SUPPLIED INFORMATION —
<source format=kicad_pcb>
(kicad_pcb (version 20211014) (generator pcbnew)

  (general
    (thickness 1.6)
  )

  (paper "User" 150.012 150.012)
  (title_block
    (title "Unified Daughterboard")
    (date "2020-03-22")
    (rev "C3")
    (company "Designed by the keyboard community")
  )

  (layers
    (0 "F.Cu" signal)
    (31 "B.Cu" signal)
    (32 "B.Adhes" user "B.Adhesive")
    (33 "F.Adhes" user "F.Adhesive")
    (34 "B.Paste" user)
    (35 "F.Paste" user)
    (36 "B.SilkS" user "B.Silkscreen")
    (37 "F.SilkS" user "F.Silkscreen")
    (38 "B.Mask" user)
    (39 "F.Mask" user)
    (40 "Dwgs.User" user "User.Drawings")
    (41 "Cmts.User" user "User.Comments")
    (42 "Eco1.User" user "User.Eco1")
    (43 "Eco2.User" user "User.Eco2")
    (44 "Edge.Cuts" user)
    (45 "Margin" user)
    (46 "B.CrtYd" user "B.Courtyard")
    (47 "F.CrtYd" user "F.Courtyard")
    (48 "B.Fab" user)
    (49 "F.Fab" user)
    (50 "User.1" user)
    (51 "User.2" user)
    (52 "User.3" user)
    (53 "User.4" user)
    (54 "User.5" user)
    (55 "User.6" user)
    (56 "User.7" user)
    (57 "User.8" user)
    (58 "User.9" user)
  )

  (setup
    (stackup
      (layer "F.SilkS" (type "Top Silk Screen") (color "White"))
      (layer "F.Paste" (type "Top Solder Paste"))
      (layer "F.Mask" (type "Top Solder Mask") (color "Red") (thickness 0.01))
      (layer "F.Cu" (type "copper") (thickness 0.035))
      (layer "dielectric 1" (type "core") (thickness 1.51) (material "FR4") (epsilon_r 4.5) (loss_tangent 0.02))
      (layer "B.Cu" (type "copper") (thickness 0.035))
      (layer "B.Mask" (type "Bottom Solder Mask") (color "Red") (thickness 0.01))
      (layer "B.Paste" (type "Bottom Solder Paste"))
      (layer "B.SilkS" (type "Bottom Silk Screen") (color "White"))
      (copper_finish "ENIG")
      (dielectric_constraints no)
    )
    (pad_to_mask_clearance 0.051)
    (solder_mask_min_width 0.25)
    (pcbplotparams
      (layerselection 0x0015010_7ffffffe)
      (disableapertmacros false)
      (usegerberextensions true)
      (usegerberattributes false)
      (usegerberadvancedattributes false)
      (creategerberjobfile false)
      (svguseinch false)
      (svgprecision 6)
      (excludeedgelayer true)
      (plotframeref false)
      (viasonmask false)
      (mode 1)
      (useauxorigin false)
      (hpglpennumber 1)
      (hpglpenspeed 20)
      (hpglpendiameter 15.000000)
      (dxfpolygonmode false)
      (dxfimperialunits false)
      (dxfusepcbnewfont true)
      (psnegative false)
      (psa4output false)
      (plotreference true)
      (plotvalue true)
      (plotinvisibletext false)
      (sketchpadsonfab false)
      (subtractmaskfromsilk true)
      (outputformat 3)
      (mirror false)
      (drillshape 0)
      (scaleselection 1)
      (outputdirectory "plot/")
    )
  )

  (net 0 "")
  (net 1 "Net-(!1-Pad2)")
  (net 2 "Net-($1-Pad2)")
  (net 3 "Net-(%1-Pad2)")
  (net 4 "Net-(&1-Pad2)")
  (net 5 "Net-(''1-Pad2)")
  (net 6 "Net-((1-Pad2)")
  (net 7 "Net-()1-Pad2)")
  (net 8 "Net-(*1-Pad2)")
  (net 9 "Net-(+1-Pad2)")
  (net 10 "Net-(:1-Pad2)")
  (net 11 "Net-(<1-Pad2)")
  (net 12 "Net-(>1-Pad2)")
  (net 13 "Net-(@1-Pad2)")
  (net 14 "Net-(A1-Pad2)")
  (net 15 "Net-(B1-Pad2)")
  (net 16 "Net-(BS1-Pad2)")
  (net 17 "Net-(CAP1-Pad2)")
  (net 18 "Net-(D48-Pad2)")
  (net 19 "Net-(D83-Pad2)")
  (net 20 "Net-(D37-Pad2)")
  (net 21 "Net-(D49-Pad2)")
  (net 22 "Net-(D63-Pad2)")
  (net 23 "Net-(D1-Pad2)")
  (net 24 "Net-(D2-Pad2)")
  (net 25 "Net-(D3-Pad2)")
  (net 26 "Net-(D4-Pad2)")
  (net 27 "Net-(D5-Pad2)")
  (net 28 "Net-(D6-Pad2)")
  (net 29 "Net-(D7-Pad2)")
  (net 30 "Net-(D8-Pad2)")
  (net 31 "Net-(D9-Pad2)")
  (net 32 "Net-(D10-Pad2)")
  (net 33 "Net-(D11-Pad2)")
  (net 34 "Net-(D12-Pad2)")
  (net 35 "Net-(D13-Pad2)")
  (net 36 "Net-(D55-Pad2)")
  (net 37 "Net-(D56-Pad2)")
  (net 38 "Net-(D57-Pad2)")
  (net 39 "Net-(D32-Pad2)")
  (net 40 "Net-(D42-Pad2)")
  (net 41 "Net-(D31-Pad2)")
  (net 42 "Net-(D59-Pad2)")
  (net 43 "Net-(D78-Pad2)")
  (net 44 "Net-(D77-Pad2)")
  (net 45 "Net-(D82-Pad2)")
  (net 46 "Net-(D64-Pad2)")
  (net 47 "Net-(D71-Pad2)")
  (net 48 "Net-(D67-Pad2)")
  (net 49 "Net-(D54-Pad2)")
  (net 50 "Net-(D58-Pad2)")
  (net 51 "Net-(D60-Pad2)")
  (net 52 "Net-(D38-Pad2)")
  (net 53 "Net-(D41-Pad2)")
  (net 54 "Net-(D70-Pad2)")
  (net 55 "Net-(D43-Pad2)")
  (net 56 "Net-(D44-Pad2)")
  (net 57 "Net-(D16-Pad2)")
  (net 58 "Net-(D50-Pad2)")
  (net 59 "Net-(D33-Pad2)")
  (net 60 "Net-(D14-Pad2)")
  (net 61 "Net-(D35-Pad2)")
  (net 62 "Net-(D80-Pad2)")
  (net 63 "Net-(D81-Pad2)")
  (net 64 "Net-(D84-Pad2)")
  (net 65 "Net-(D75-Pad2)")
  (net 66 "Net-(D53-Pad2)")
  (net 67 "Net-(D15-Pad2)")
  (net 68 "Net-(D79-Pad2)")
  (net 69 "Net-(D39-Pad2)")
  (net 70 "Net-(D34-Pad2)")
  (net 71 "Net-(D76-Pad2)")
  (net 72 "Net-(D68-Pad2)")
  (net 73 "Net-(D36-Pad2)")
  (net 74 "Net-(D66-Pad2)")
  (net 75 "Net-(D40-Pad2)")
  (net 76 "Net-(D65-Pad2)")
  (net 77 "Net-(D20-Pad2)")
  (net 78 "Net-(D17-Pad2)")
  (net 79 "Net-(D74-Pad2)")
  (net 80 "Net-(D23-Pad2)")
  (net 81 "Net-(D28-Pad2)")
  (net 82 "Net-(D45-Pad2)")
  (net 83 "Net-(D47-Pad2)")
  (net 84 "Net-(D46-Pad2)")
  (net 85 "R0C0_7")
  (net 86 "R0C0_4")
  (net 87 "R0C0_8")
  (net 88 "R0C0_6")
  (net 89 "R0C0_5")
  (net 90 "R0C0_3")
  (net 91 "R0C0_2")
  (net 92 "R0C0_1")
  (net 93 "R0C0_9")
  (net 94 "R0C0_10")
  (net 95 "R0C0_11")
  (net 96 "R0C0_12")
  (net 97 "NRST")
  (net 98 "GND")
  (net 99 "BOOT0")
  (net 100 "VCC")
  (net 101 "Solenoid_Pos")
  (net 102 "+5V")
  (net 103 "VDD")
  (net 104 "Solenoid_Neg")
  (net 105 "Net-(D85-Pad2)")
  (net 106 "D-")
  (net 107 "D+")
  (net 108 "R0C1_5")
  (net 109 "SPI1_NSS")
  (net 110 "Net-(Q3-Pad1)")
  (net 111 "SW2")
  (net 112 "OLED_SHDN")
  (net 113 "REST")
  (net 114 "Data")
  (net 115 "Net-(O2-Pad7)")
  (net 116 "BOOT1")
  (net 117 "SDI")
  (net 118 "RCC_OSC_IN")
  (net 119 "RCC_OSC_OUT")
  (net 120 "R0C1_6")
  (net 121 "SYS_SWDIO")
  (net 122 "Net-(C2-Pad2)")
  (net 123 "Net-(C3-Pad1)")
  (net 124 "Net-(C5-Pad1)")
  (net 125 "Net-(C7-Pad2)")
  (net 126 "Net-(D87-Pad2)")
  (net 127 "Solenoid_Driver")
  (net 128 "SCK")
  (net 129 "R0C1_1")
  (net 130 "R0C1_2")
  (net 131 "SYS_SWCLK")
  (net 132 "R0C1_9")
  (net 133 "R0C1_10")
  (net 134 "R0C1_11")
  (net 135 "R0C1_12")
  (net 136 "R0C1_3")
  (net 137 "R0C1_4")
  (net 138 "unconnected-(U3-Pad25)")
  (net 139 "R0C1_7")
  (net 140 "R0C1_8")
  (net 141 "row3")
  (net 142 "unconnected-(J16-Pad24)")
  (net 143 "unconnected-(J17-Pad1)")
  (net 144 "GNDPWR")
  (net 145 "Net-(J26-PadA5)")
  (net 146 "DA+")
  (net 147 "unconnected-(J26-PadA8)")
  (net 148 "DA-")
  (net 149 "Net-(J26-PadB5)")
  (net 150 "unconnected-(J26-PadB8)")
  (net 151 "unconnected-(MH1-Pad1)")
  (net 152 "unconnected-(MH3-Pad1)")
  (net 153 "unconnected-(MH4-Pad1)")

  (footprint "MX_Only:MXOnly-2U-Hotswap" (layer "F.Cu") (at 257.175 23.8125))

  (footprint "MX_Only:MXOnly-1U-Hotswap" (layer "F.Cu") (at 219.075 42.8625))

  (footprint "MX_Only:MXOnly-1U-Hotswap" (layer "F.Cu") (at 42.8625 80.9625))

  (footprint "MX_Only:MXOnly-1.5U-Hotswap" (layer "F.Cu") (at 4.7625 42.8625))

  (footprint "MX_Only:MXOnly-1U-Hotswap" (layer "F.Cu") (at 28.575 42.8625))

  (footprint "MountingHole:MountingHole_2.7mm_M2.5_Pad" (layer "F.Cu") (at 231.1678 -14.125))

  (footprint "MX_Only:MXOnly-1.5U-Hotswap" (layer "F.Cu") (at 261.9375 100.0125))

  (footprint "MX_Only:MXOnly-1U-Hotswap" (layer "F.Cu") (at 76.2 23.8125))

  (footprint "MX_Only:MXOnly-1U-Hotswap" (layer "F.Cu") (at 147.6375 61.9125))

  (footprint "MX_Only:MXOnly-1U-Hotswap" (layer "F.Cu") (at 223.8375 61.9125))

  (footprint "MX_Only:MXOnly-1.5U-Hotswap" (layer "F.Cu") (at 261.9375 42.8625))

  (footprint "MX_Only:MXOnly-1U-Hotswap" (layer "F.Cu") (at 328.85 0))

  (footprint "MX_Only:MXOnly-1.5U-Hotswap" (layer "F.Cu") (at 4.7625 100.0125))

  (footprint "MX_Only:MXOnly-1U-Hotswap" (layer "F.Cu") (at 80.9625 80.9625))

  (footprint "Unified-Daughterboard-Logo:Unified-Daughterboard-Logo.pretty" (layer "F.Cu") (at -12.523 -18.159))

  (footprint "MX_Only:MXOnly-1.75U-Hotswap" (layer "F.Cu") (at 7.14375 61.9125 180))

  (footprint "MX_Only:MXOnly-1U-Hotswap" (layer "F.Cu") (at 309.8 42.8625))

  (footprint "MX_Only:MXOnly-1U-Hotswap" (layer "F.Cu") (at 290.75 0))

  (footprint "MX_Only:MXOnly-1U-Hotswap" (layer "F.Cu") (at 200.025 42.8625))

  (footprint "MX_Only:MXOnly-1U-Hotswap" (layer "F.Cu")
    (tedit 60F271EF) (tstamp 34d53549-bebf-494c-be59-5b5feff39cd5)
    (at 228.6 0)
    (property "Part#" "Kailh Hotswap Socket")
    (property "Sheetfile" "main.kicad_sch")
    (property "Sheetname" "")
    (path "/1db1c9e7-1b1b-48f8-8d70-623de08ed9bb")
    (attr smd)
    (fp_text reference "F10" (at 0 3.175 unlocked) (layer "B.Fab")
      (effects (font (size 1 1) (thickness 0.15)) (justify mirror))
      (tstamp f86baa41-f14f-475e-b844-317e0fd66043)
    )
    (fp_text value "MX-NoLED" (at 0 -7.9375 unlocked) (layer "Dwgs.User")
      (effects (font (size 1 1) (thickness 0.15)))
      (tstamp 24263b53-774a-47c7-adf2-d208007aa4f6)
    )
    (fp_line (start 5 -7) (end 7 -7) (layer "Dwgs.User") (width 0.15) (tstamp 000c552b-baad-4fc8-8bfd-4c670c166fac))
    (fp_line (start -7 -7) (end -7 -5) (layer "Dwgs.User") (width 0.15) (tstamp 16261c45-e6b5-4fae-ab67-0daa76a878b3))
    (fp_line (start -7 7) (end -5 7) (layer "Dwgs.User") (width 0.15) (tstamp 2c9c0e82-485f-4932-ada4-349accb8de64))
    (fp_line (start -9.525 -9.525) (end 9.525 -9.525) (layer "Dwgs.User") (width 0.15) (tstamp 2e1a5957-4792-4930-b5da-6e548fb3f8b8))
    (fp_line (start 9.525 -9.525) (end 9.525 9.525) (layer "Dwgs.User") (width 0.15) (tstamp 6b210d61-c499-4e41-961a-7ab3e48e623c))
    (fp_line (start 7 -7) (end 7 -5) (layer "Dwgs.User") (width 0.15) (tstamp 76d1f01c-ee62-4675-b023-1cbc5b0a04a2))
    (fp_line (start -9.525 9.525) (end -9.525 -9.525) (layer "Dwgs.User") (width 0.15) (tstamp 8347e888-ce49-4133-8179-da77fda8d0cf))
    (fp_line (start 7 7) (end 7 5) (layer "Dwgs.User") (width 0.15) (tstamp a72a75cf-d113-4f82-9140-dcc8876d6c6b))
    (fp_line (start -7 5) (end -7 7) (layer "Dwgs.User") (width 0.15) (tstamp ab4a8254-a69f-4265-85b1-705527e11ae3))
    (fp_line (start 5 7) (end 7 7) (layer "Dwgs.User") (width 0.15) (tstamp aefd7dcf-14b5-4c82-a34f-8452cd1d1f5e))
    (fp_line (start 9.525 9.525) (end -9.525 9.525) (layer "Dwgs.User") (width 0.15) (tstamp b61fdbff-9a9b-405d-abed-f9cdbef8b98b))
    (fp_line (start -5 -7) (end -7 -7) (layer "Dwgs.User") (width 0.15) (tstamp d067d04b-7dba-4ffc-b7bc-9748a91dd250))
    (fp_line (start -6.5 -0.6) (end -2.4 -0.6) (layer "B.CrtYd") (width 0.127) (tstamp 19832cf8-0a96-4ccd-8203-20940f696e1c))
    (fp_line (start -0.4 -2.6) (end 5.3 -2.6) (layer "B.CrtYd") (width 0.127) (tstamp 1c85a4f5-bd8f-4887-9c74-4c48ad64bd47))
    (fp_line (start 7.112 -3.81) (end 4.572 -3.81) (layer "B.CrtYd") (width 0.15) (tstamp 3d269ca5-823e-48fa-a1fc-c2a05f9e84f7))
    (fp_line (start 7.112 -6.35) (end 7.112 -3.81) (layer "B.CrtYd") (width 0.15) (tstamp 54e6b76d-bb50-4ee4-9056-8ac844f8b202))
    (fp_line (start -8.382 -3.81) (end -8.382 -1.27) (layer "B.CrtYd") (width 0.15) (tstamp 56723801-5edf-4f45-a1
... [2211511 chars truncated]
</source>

* * *

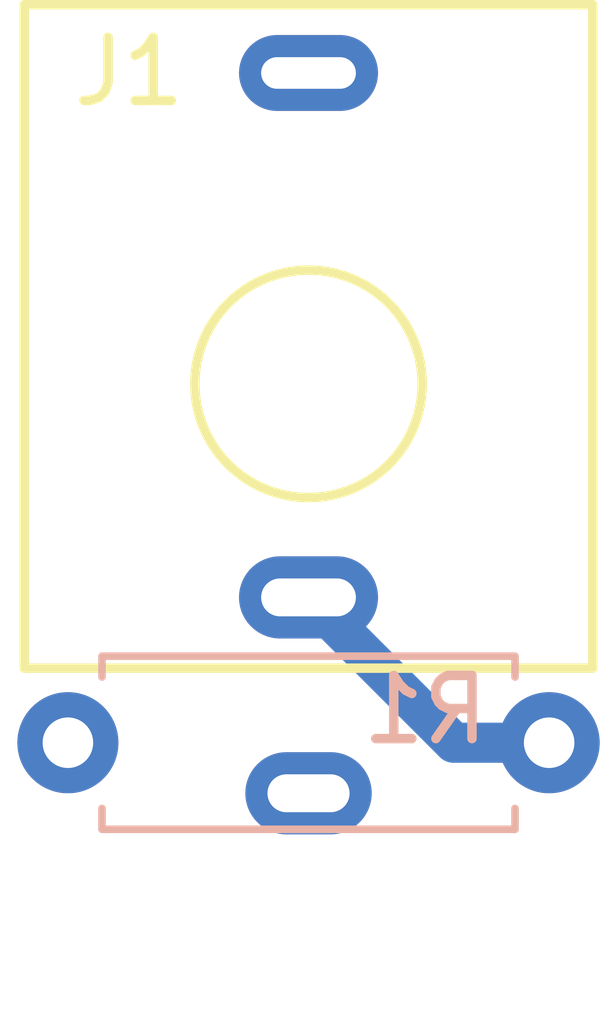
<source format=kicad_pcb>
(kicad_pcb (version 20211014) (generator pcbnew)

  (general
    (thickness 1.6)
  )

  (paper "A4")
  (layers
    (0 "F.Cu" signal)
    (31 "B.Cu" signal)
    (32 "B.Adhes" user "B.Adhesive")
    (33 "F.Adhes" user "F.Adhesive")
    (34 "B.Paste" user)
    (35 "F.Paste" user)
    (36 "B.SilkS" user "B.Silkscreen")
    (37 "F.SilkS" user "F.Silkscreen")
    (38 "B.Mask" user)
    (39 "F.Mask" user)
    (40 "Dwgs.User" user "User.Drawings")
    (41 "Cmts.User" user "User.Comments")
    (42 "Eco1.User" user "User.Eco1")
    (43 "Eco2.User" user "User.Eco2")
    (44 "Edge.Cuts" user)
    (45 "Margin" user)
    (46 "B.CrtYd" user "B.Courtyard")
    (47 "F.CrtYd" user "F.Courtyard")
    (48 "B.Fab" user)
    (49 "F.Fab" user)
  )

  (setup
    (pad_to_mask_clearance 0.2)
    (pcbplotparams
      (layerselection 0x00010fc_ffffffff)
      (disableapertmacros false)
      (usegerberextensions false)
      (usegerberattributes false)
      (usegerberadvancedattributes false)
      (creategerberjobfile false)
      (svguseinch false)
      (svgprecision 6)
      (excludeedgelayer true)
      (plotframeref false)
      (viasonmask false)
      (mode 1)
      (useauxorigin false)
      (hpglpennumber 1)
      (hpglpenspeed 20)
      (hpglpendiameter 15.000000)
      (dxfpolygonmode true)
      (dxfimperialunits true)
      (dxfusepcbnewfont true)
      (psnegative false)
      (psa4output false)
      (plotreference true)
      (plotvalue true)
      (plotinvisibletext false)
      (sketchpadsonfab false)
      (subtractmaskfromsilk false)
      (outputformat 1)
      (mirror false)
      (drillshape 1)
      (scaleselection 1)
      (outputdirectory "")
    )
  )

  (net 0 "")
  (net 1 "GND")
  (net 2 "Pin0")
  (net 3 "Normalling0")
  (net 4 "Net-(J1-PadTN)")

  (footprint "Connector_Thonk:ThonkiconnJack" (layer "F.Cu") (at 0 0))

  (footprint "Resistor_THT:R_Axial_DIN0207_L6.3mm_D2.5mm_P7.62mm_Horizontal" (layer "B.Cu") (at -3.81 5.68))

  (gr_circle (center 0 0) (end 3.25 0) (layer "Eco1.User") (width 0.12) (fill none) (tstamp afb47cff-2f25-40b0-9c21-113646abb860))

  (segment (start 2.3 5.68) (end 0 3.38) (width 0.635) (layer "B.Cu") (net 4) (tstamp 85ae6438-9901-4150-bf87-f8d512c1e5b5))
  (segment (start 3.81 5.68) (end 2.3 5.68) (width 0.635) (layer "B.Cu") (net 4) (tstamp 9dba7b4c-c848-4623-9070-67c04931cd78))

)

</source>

...

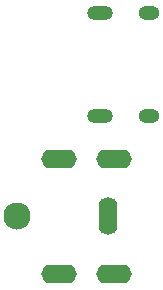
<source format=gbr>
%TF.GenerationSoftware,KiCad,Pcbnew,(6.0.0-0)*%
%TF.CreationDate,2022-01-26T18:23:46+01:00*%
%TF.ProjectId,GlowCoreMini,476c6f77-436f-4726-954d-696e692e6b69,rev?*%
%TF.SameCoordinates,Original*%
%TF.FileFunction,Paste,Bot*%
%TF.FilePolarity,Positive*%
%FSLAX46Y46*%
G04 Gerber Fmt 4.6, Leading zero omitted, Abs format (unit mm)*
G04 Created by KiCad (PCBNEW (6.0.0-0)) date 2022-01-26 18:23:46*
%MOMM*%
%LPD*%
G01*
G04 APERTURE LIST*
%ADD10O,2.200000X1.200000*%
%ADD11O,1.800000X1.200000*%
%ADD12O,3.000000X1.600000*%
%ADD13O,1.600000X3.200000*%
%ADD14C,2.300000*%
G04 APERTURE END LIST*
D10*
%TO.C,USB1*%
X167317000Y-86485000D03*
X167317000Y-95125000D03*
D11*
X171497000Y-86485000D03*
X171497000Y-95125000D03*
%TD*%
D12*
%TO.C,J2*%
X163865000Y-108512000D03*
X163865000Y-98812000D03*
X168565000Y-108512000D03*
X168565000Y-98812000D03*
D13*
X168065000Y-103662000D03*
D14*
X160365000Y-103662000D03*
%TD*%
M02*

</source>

WHAT YOU WILL DO —
Where a line of the records above holds the word "unconnected", copy that line.

PROBLEM SOLUTION —
  (net 138 "unconnected-(U3-Pad25)")
  (net 142 "unconnected-(J16-Pad24)")
  (net 143 "unconnected-(J17-Pad1)")
  (net 147 "unconnected-(J26-PadA8)")
  (net 150 "unconnected-(J26-PadB8)")
  (net 151 "unconnected-(MH1-Pad1)")
  (net 152 "unconnected-(MH3-Pad1)")
  (net 153 "unconnected-(MH4-Pad1)")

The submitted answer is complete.